Cold Tomato Soup – http://www.geocities.com/Athens/Parthenon/7039/AshlinCB.html
2 large tomatoes, peeled, seeded, and chopped
1 sweet pepper, seeded and chopped
1 clove garlic, peeled and chopped
3/4 C. Herb blend, basil, chives, tarragon, parsley, dill, chervil, thyme
1/2 C. olive oil
3 tbsp. lemon juice
3 C. cold water
1 sweet Spanish onion, peeled and sliced
1 C. cucumber, peeled, seeded, and sliced
1/2 tsp. paprika
- Put chopped tomatoes, pepper, garlic and herbs in a bowl.
- Stir in olive oil, lemon juice, and cold water.
- Add onion, cucumber, and paprika.
- Chill in refrigerator for about 5 hours.
- Serve over ice cubes in bowls and garnish with fresh parsley or watercress.
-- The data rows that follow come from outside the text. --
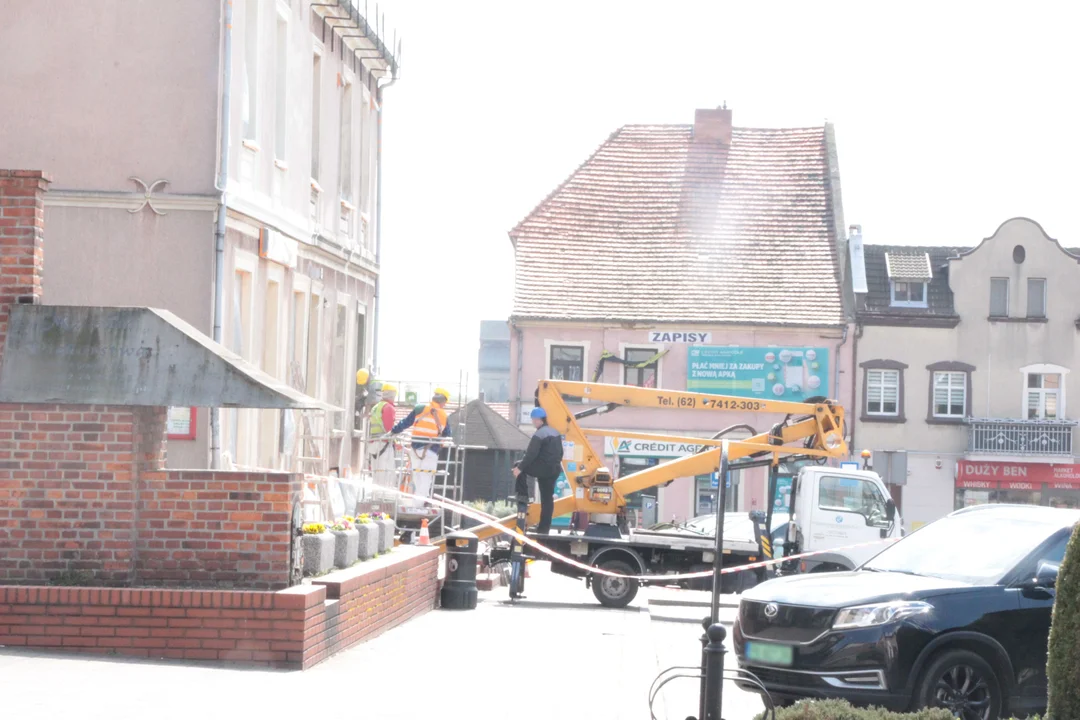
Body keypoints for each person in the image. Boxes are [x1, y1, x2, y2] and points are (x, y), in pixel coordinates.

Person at [391, 388, 452, 507]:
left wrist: (394, 431)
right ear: (443, 401)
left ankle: (416, 503)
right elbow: (447, 433)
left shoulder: (420, 408)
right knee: (425, 479)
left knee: (417, 477)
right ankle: (419, 505)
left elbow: (405, 422)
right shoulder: (443, 415)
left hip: (415, 451)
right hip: (430, 452)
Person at [513, 407, 564, 535]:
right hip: (554, 470)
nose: (533, 423)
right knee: (547, 501)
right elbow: (561, 453)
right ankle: (543, 530)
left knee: (519, 465)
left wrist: (519, 469)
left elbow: (530, 455)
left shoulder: (539, 434)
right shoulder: (556, 433)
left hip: (542, 469)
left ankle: (523, 495)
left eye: (534, 420)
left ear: (538, 420)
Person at [367, 384, 398, 490]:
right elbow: (390, 429)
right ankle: (384, 498)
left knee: (377, 474)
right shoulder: (388, 407)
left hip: (374, 444)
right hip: (384, 444)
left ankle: (376, 497)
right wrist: (397, 443)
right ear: (392, 395)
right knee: (387, 474)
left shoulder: (376, 407)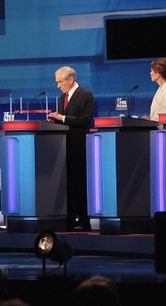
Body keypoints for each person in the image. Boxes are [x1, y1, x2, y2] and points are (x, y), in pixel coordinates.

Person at [48, 66, 95, 231]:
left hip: (79, 146)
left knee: (80, 184)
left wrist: (62, 118)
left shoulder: (86, 95)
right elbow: (63, 120)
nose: (58, 85)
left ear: (71, 80)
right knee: (67, 185)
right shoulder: (63, 97)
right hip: (64, 147)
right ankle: (69, 219)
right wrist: (55, 121)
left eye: (60, 82)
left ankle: (84, 219)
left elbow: (85, 120)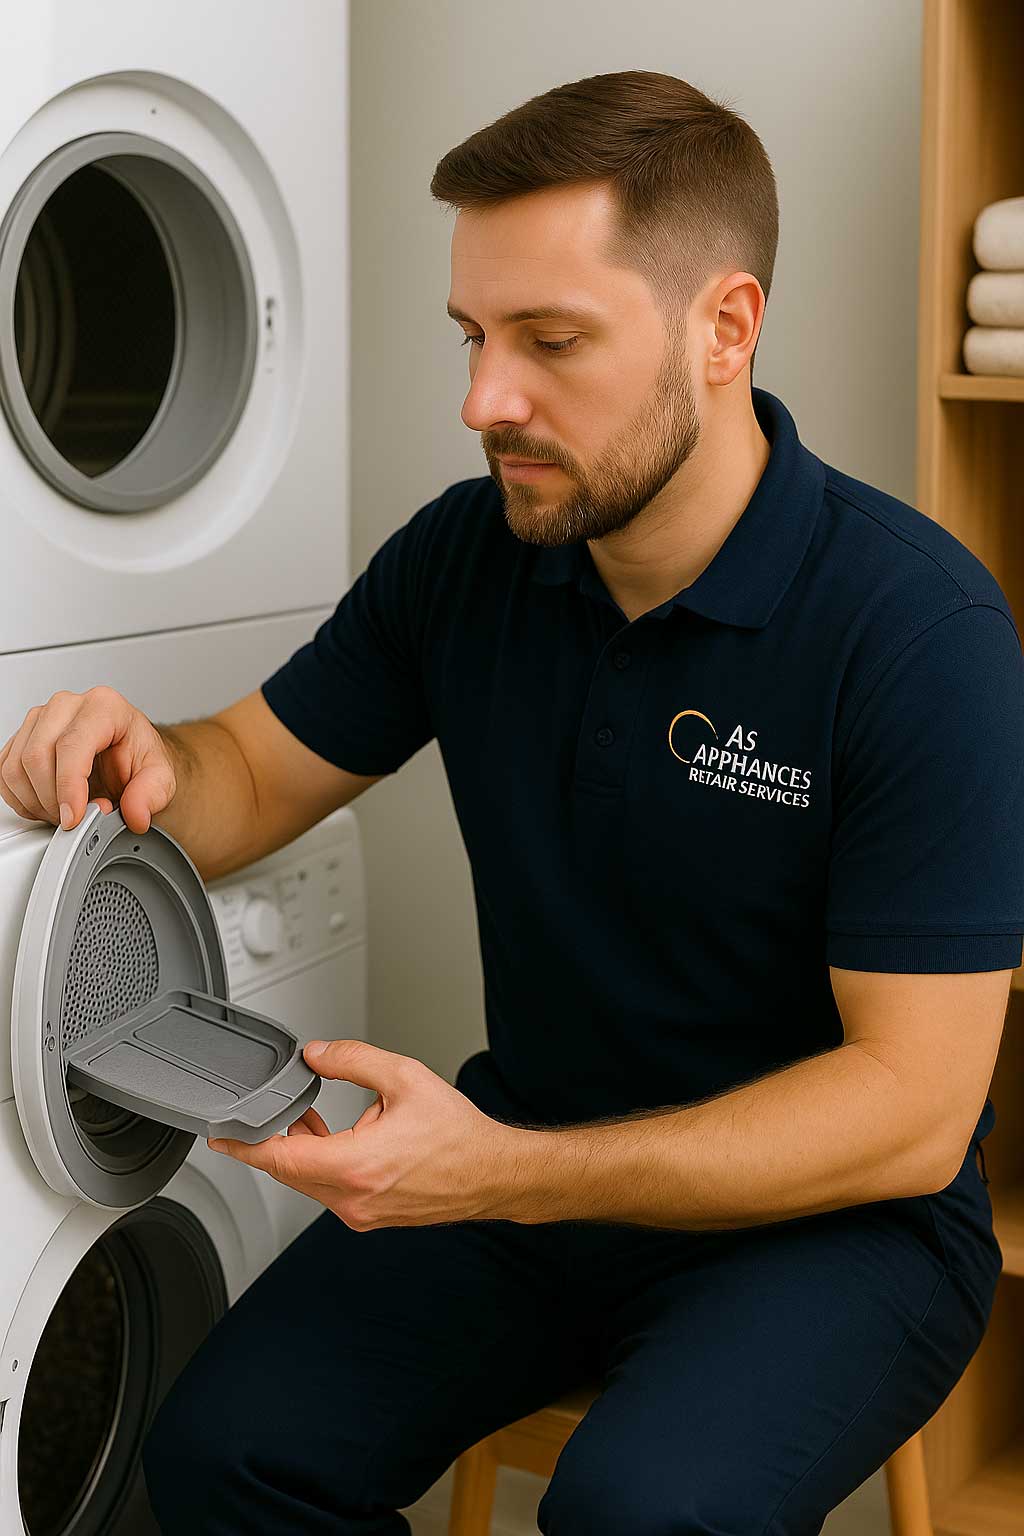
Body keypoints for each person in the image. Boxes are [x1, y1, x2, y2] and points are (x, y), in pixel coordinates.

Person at [3, 70, 1021, 1536]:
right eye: (475, 337)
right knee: (220, 1452)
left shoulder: (916, 629)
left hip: (837, 1228)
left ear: (724, 328)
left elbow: (913, 1116)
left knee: (635, 1515)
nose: (485, 400)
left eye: (551, 342)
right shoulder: (470, 557)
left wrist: (507, 1173)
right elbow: (246, 770)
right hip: (528, 1177)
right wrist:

BAKED TOMATOES – Gordon Ireland – Serves 6-8
- 3 whole fresh tomatoes
- 12-oz bag cheddar cheese
- Fresh parsley
- Flat tray or cookie sheet
- Pre-heat the oven to 350 F.
- Shred cheddar cheese
- Slice the tomato 1/2-inch thick, place on tin foil on tray
- Liberally spread cheddar cheese on the tomatoes.
- Bake for 20 minutes.
Remove from oven and sprinkle parsley over tomatoes.